While the platform’s AI system allowed for inputting keyphrases and corresponding bot replies, it failed to address contextual responses out-of-the-box. For example, since the first question’s answer is Ukraine, Chatfuel’s AI module only allowed for when the user to say this to always react a certain way. So at first, if the user would enter Ukraine for the second question, it would still return a correct response because it didn’t yet understand that the answer only pertained to question one. The user could even get a correct response by typing Ukraine right when the chatbot conversation started. Eugenie simply didn’t understand context.
This time around, I resolved the issue with another workaround in the form of a system of checks. I assigned each of the four answers to redirect the bot internally to a check question block which would return a correct response if and only if the bot had asked the corresponding question.

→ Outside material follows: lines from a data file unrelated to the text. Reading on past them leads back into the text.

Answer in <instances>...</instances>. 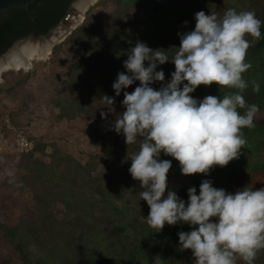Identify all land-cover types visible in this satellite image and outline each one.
Here are the masks:
<instances>
[{
	"label": "trees",
	"instance_id": "obj_1",
	"mask_svg": "<svg viewBox=\"0 0 264 264\" xmlns=\"http://www.w3.org/2000/svg\"><path fill=\"white\" fill-rule=\"evenodd\" d=\"M71 2L35 0L27 8L10 9L0 20V55L30 32L35 36L46 33L64 17ZM96 7L106 10L100 20L88 16V11ZM229 8L255 11L264 22V0H97L83 21L52 47L47 62L51 67L49 77L36 79L34 71H18L14 72V80L0 83V94L16 104L6 110L11 128L1 123L0 131L5 136L12 131L23 132L35 115L50 124L78 116L87 123L104 120L103 133L89 143L96 152L84 162L70 153L62 154L56 146L46 154V144L37 138H32L30 150L14 151L17 161L12 159L10 166L5 165L10 161V153L4 151L0 156V192L11 199H15V194L29 198L25 213L12 225L3 221L0 209V235L13 248L19 264L186 263L192 253L178 251V232L190 231L192 226L165 224L161 232L154 233L146 222L150 209L140 198L139 181L128 171L131 159L124 161L139 150L141 138L127 145L123 134L112 130L117 117L102 118L99 113L123 108V92H132L139 86L140 82L135 81L122 89L119 96L112 88L118 73H127L123 61L137 41L171 59L180 44L178 33L194 30L196 12L222 16ZM247 39L251 41L252 37ZM247 61L251 68L243 77L249 86L242 95L248 105L256 104L261 111L264 24L261 38L248 49ZM157 70L164 71L166 83L175 66L169 60L158 65ZM95 75L98 77L94 80ZM252 81L259 83V92L253 91ZM161 83L150 86L158 90ZM229 91L234 90L213 83L198 86L190 95L198 100L206 95L222 98ZM104 95L115 97L114 104H106ZM239 111L243 113L244 109ZM254 123L255 127L242 130L247 146L239 158L225 167H214L208 175H184L179 162L162 152L160 159L172 162L167 190L175 191L187 202L188 189L195 187L199 194V186L205 179L229 193L243 187H264V116L255 117ZM36 154L45 159L35 157ZM235 175H242L238 186L233 179ZM11 205L12 202L10 208ZM0 264L10 261L2 259Z\"/></svg>",
	"mask_w": 264,
	"mask_h": 264
},
{
	"label": "clouds",
	"instance_id": "obj_2",
	"mask_svg": "<svg viewBox=\"0 0 264 264\" xmlns=\"http://www.w3.org/2000/svg\"><path fill=\"white\" fill-rule=\"evenodd\" d=\"M195 21L194 30L178 33L180 44L171 59L142 41L129 48L123 61L127 73L119 72L112 88L119 96L122 89L140 83L134 91L123 92L124 110L112 130L122 133L127 145L141 138L139 150L124 161L131 159L128 171L139 181L140 198L150 209L146 222L154 233L165 224L188 223L192 230L178 232V251L191 250L195 264H237V258L254 264L264 250V187L229 193L205 179L199 194L195 187L188 189L187 202L167 190L172 162L160 159L162 152L179 162L182 174L208 175L239 158L247 146L242 130L255 127L259 111L242 95L249 86L243 74L251 68L247 52L261 38L264 22L255 11L235 8L222 16L201 10ZM169 60L175 70L163 83L165 73L157 67ZM154 82H162L158 90L150 86ZM213 83L234 91L222 98L190 95L198 86ZM252 89L259 92V83L252 81ZM103 99L109 105L115 101L107 95Z\"/></svg>",
	"mask_w": 264,
	"mask_h": 264
},
{
	"label": "rangeland",
	"instance_id": "obj_3",
	"mask_svg": "<svg viewBox=\"0 0 264 264\" xmlns=\"http://www.w3.org/2000/svg\"><path fill=\"white\" fill-rule=\"evenodd\" d=\"M74 2L75 0H72L71 3ZM89 8L85 10V12L83 13L84 18L87 16V11L89 10ZM88 13H89L88 16L90 18L95 20L97 19L100 20L106 14V10L101 7H96L88 11ZM27 39H29L28 36H25V38L21 41H25ZM48 59L49 56L42 61L34 62L33 65H31V67L26 71H30V70L34 71L35 73L34 78L36 79L49 77L50 74L49 71L51 70V67L50 64L47 63ZM43 62H45V65L42 66L41 64ZM60 63H63L62 65H64L63 61H60ZM26 71L22 70L21 72H26ZM14 72L16 71L4 72L1 76L2 81L0 83L2 82L8 83L11 80H14V78L16 77V73ZM97 77L98 76L95 75L93 76V79L95 80ZM43 90L47 91L46 88H44ZM15 105L16 104L14 103V101L13 102L9 101L8 98L4 96V94H0V127H1V123L3 122L7 125V127L11 128L9 125L10 117L6 114V110L7 109L9 110L11 107L13 108ZM122 111L123 108H117L113 110L110 109L101 110L99 115L101 116V112H104L106 113V116L118 117L120 115V112ZM40 113L41 112H39L38 114L41 116ZM262 116H264V109L257 112L255 117L260 118ZM103 126H104L103 119L99 121L87 123L80 116H78L76 119L70 121L63 119L62 121H58L55 122L54 124H50L46 120L42 118H38L37 115H35L32 121L24 128L25 130L23 132H18L16 134L21 133L28 141L30 147L27 150H30L31 147L33 146L32 138L34 139L37 138L39 140L41 139L46 144L45 146L46 154L51 152L53 150V147L56 146V148H58L62 154L70 153L81 162H84L85 160H87L89 155H92L93 153L96 152V148L91 147L89 143L91 139L97 136V134L103 133V128H104ZM0 133L3 134L2 131H0ZM16 134L12 131V134L7 135L8 137H10L11 142L14 140L13 137ZM27 150H23V151H27ZM7 151L10 153L9 156L10 161L6 162L5 165L10 166L11 160L12 159L16 160L17 158V156H15L16 152H14L16 151V149L9 148L7 149ZM2 155H4L3 150L0 151V156ZM35 157L45 159V157H43V155L40 154H36ZM233 179L236 181V185L238 186L241 183L242 175L240 176L235 175ZM14 196L15 199H11L4 192H0V209L2 211L3 221L8 225L14 224L21 216H23V214L25 213V208L29 203V198L27 196L18 195V194H15ZM11 202H12L11 205L12 208H10ZM2 259L3 260L9 259L10 264H19V261L15 256V252L13 248H11L0 235V260ZM262 262H264V250H261L257 254V258L254 261V264H260ZM185 264H195L192 255L186 260ZM237 264H245V262L237 258Z\"/></svg>",
	"mask_w": 264,
	"mask_h": 264
},
{
	"label": "bare ground",
	"instance_id": "obj_4",
	"mask_svg": "<svg viewBox=\"0 0 264 264\" xmlns=\"http://www.w3.org/2000/svg\"><path fill=\"white\" fill-rule=\"evenodd\" d=\"M76 1V0H75ZM95 0H77L74 5L78 10V23L82 22L83 13L87 7ZM76 23H72L67 31H56L50 35L49 39H44L43 42L36 39H27L15 44L3 57H0V77L6 71L28 70L34 62L42 61L49 56L51 48L62 40V36L70 29L75 27ZM26 56V61L21 63ZM16 71V72H18Z\"/></svg>",
	"mask_w": 264,
	"mask_h": 264
},
{
	"label": "water",
	"instance_id": "obj_5",
	"mask_svg": "<svg viewBox=\"0 0 264 264\" xmlns=\"http://www.w3.org/2000/svg\"><path fill=\"white\" fill-rule=\"evenodd\" d=\"M35 0H0V20L4 17L7 16V13L10 9L12 8H27V6L29 4H31L32 2H34ZM77 1V0H76ZM75 1V2H76ZM97 0H95L94 2H92L87 9L92 6ZM74 2V3H75ZM74 3H71V5L69 6V9L67 10V12L65 13L64 17L52 28H50L46 33H44L43 35H38L35 36L32 33L28 34V38L30 39H36V40H40L41 42L44 41V39H49L50 35L53 34L55 31L56 33H58L59 31H67L68 27H70L72 25V23H76L75 27L79 24L78 21V10L75 8ZM86 9V10H87ZM84 17V15H83ZM83 20V19H82ZM73 27L72 29H70L66 34H64L62 36V40L75 28ZM25 37L17 39L16 41H14L1 55L0 57H3L6 52H8L17 42H22L21 40H23ZM51 50L49 51V54L51 53ZM26 61V56L23 58L22 60V64L23 62ZM18 71L19 68H16ZM26 71V70H24ZM2 81V77H0V82Z\"/></svg>",
	"mask_w": 264,
	"mask_h": 264
},
{
	"label": "built area",
	"instance_id": "obj_6",
	"mask_svg": "<svg viewBox=\"0 0 264 264\" xmlns=\"http://www.w3.org/2000/svg\"><path fill=\"white\" fill-rule=\"evenodd\" d=\"M13 138L14 140L11 142L10 137L0 133V151H7L9 148L16 149L18 151L29 149L30 145L21 133L16 134Z\"/></svg>",
	"mask_w": 264,
	"mask_h": 264
},
{
	"label": "flooded vegetation",
	"instance_id": "obj_7",
	"mask_svg": "<svg viewBox=\"0 0 264 264\" xmlns=\"http://www.w3.org/2000/svg\"><path fill=\"white\" fill-rule=\"evenodd\" d=\"M30 33H32V32H30ZM33 34V33H32Z\"/></svg>",
	"mask_w": 264,
	"mask_h": 264
}]
</instances>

Otherwise the bot would fall back on an incorrect response.
Again, this is an example of one of the many issues I was forced to address with a workaround while using Chatfuel to make a quiz bot. I could write up a whole blog post just on Chatfuel workarounds but in the end, I resolved all the major issues with creative solutions. Talking with Eugenie was finally feeling far more natural, it just required some tinkering to get there.
6. Testing & Revising
When I initially had the first Eugenie prototype up and running, I turned to Eurovision fans and friends to help out in testing and revising. Just like with any product design, user testing throughout the process is invaluable as it helps uncover unforeseen issues as early as possible.

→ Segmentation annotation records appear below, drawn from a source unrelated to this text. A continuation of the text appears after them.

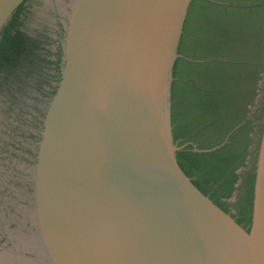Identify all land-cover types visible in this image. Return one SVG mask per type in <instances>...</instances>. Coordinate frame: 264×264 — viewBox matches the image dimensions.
Wrapping results in <instances>:
<instances>
[{
  "label": "water",
  "instance_id": "obj_1",
  "mask_svg": "<svg viewBox=\"0 0 264 264\" xmlns=\"http://www.w3.org/2000/svg\"><path fill=\"white\" fill-rule=\"evenodd\" d=\"M24 1L0 0V34ZM191 2L23 7L0 68V264H264V144L252 235L177 161Z\"/></svg>",
  "mask_w": 264,
  "mask_h": 264
},
{
  "label": "trees",
  "instance_id": "obj_2",
  "mask_svg": "<svg viewBox=\"0 0 264 264\" xmlns=\"http://www.w3.org/2000/svg\"><path fill=\"white\" fill-rule=\"evenodd\" d=\"M25 0L0 34V68L25 48L16 29ZM174 64L177 161L192 184L252 235L264 144V0H192ZM229 137V141L220 147Z\"/></svg>",
  "mask_w": 264,
  "mask_h": 264
},
{
  "label": "rangeland",
  "instance_id": "obj_3",
  "mask_svg": "<svg viewBox=\"0 0 264 264\" xmlns=\"http://www.w3.org/2000/svg\"><path fill=\"white\" fill-rule=\"evenodd\" d=\"M73 0H27L25 7L69 9Z\"/></svg>",
  "mask_w": 264,
  "mask_h": 264
},
{
  "label": "flooded vegetation",
  "instance_id": "obj_4",
  "mask_svg": "<svg viewBox=\"0 0 264 264\" xmlns=\"http://www.w3.org/2000/svg\"><path fill=\"white\" fill-rule=\"evenodd\" d=\"M26 4V2L24 3V5Z\"/></svg>",
  "mask_w": 264,
  "mask_h": 264
}]
</instances>
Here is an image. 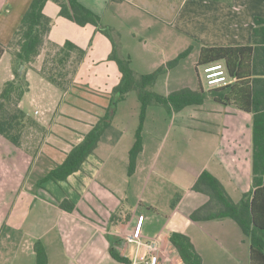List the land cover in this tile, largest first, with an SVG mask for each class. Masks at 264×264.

One of the best ways to user test chatbots is called Wizard of Oz Testing. Just like the name suggests, it means pretending to be a bot with real users to identify issues like redundant questions, hidden entities, and additional complexities.

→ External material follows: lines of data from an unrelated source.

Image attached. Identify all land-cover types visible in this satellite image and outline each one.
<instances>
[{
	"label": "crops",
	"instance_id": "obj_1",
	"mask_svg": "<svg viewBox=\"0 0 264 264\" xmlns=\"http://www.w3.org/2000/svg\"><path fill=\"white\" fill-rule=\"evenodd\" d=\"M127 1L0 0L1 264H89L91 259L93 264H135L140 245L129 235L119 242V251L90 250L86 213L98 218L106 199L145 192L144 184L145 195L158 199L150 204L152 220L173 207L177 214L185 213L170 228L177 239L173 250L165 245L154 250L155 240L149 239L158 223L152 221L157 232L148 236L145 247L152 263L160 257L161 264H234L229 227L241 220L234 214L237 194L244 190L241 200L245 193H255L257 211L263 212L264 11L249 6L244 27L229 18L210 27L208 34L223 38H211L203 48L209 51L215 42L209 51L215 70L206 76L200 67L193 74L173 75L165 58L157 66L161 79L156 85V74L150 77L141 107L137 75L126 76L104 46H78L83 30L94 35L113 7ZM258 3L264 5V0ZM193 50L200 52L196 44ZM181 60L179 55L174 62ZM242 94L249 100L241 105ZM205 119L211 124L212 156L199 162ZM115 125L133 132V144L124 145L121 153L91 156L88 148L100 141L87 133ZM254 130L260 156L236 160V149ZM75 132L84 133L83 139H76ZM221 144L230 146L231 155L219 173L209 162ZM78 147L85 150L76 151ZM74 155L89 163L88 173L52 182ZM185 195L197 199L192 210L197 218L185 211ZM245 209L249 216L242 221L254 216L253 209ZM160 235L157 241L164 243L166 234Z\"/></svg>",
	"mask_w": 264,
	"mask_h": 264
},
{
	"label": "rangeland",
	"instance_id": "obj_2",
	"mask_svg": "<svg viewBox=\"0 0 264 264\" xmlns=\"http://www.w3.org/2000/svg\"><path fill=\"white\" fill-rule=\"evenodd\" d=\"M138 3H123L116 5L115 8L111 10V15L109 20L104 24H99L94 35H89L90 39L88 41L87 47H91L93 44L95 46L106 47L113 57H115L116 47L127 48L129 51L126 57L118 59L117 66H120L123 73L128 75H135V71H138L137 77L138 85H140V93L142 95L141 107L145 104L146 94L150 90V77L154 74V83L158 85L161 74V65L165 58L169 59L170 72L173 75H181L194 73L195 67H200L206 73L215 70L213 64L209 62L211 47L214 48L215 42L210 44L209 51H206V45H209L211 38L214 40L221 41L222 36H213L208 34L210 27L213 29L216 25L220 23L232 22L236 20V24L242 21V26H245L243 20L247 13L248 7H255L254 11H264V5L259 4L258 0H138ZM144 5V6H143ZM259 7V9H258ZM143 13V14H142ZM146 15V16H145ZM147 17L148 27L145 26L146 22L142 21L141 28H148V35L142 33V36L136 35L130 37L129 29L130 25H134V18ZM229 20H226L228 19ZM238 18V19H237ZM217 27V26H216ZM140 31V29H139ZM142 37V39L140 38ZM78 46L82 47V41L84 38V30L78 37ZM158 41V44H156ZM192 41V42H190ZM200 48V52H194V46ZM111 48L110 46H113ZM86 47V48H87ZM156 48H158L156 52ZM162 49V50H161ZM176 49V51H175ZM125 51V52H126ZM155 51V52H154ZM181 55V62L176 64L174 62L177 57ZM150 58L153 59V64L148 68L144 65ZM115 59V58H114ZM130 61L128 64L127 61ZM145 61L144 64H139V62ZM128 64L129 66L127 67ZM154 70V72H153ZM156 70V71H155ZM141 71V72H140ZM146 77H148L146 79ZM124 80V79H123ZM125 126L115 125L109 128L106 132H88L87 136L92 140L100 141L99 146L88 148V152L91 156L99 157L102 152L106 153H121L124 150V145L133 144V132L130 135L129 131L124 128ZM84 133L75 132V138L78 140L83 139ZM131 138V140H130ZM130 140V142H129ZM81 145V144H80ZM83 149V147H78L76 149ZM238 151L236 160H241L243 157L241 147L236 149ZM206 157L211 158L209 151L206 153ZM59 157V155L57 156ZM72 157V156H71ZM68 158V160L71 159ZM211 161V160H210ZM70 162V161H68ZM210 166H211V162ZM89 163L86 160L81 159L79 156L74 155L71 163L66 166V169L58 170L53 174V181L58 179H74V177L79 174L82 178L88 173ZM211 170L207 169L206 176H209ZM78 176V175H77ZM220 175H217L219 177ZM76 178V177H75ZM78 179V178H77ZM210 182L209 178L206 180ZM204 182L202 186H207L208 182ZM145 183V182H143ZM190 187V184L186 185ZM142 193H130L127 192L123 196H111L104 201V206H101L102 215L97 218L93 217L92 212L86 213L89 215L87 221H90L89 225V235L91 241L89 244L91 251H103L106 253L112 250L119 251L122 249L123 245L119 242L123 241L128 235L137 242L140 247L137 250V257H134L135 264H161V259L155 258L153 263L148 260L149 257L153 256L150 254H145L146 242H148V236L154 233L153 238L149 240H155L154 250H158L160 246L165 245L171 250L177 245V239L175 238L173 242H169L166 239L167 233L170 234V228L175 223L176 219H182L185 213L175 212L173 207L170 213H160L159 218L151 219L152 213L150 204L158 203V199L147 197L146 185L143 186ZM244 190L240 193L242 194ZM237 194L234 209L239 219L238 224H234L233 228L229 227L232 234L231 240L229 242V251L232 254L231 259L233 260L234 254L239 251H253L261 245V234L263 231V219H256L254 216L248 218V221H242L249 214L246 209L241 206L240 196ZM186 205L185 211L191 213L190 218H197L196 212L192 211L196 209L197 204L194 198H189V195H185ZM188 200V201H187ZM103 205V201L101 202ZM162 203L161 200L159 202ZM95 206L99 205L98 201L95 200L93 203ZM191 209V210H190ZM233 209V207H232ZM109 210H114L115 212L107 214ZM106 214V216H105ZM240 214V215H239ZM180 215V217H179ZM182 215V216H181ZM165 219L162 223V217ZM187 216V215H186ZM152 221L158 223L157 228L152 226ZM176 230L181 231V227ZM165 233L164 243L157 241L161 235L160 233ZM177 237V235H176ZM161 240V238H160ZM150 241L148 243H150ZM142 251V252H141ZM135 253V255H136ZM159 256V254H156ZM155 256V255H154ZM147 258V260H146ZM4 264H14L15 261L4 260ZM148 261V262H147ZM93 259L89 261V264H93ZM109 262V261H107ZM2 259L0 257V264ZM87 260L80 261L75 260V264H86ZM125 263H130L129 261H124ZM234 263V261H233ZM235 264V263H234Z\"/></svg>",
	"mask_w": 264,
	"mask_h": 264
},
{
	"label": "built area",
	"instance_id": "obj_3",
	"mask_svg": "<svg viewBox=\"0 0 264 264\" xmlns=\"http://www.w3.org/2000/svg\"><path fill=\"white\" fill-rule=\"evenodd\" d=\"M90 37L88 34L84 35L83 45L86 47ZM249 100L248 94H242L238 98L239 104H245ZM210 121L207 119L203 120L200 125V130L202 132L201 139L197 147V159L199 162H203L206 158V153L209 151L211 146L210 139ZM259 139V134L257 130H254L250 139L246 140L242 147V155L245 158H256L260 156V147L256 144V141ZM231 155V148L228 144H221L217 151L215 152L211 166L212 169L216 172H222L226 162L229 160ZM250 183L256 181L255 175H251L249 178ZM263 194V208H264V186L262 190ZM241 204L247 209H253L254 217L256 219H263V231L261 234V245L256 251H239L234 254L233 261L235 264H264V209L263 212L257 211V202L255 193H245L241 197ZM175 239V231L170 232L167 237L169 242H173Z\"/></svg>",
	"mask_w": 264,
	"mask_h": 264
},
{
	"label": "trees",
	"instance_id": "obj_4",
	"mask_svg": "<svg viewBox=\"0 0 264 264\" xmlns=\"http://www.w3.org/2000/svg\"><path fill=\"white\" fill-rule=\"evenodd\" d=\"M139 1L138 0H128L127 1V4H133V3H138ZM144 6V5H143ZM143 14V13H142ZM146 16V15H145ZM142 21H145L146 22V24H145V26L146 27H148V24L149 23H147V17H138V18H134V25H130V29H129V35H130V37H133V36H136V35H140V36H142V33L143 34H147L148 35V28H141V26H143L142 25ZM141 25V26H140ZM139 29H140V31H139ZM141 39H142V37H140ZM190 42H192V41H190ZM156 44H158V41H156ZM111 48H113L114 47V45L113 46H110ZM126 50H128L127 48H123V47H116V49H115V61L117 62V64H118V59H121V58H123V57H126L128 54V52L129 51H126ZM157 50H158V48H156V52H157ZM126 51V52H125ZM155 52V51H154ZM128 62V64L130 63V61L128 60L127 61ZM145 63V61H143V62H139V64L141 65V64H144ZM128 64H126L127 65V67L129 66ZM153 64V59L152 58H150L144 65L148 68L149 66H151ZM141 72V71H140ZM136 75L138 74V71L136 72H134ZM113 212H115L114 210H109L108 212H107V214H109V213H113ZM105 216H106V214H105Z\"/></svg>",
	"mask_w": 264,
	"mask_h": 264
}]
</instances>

Observing user’s interactions with Eugenie tremendously helped in improving the bot. I won’t go into all the details but the most helpful and obvious issue was that Chatfuel’s limitations were again apparent if the user started small talk with the bot. Using the service’s AI module, the only option was to manually type as many small talk phrases and responses that I could think of.
Luckily it wasn’t long before I discovered that I could integrate Dialogflow’s comprehensive small talk feature within Chatfuel by relaying any unrecognized phrases to the service. Again Eugenie instantly transformed in front of my eyes and most of the initial minor issues vanished.
7. In Conclusion
I’m the first to admit that Eugenie is far from the most sophisticated chatbot out there; however, along the way of developing it I pushed Chatfuel to its boundaries and learned a lot along the way.
If you’re about to embark on making your very own chatbot, I hope you find value in this post and am curious to see how the technology which powers chatbots and AI continues to improve in the future. One thing for sure in the future: be sure to keep your eyes out for Eugenie as the next Eurovision approaches. You never know whether or not Eugenie will pop-up smarter and sassier than ever to get you back into the contest.
Chatbots have come a long way since conception in the 50s but the technology that powers them is often over-hyped and not quite there yet. It is possible to make a seemingly intelligent chatbot in 2018 for a designer, but that’s not without facing countless issues. With interest in the field increasing over the past couple of years, it’s only a matter of time before designing a delightful, engaging, and complex chatbot will be as seamless as talking to one.